Crystal prévoit de recueillir 50 millions d'euros sur les douze mois qui viennent pour nourrir ce nouveau fonds. «Il nous fallait un vrai professionnel de la finance pour passer à une échelle supérieure», commente Laurent Moisson, l’un des fondateurs de FFI qui mobilisaient déjà leur réseau pour réaliser des investissements dans des entreprises industrielles.
À présent, les FFI participeront à l'identification des entreprises potentiellement concernées par le fonds distribué par Crystal et au comité de sélection. Le fabricant de jeans 1083, l'une des entreprises iconiques du MIF, sera-t-elle parmi les premières à bénéficier de ces investissements ? «Nous avons des fonds d'investissements classiques qui veulent miser sur nous : ils parient sur la valeur que va prendre l'entreprise, et non sur la richesse que nous allons créer ; cela ne nous intéresse pas», est venu témoigner Thomas Huriez fondateur de la marque il y a 11 ans.
Un capital patient pour des projets de long terme
Aujourd'hui, son entreprise a franchi la barre des 12 millions d’euros de chiffre d'affaires. Pour Thomas Huriez, nul doute n'est permis : avec un marché français de 67 millions de jeans par an dont moins de 1% sont MIF, «le potentiel est énorme».

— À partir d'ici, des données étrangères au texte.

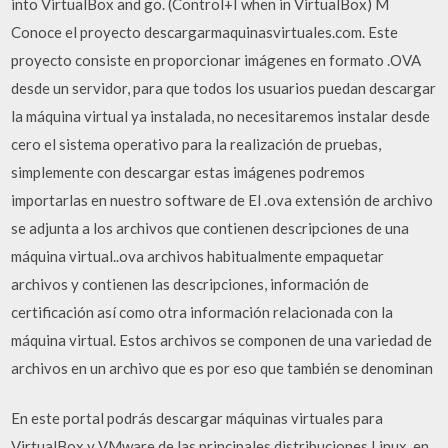
into VirtualBox and go. (Control+I when in VirtualBox) M
Conoce el proyecto descargarmaquinasvirtuales.com. Este
proyecto consiste en proporcionar imágenes en formato .OVA
desde un servidor, para que todos los usuarios puedan descargar
la máquina virtual ya instalada, no necesitaremos instalar desde
cero el sistema operativo para la realización de pruebas,
simplemente con descargar estas imágenes podremos
importarlas en nuestro software de El .ova extensión de archivo
se adjunta a los archivos que contienen descripciones de una
máquina virtual..ova archivos habitualmente empaquetar
archivos y contienen las descripciones, información de
certificación así como otra información relacionada con la
máquina virtual. Estos archivos se componen de una variedad de
archivos en un archivo que es por eso que también se denominan
En este portal podrás descargar máquinas virtuales para
VirtualBox y VMware de las principales distribuciones Linux, en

Mais pour ses projets d'avenir, il a besoin d'un capital patient : il souhaite implanter des petites usines dans les territoires, à la fois lieux de fabrication et d’inspiration pour la clientèle locale. «Nous n'avons pas les moyens de raconter nos histoires par la publicité. Nous sommes notre meilleur média et cela engendre un modèle de développement différent. Si nous réalisons une très grosse usine dans la Drôme avec 500 salariés, nous aurons deux problèmes : nous allons épuiser le bassin d'emplois. Et nous allons engager peu de consommateurs vu que seuls les habitants de la région se sentiront concernés», explique Thomas Huriez.
Côté investisseurs, le fonds FFI Croissance sera proposé à une «clientèle avertie», précise Bruno Narchal. Il s'agit d'investissements à long terme à hauteur de 100 000 euros. Leur risque en capital est limité par la garantie apportée par Bpifrance, la banque publique d'investissement : 70% de la somme investie durant les trois premières années, puis 50%. Autre caractéristique de ce dispositif : il est éligible au dispositif de réinvestissement dans le cadre d'une cession d'entreprise, avec une exonération des plus-values sur le long terme. «Je serai ravi d'être le premier souscripteur», a déclaré Philippe Rivière, lors de la présentation du fonds. Cet entrepreneur a fondé, il y a cinq ans, le groupe industriel ACI Groupe, qui réalise aujourd'hui 200 millions d'euros de chiffre d'affaires. Il est déjà engagé dans le financement de petites entreprises.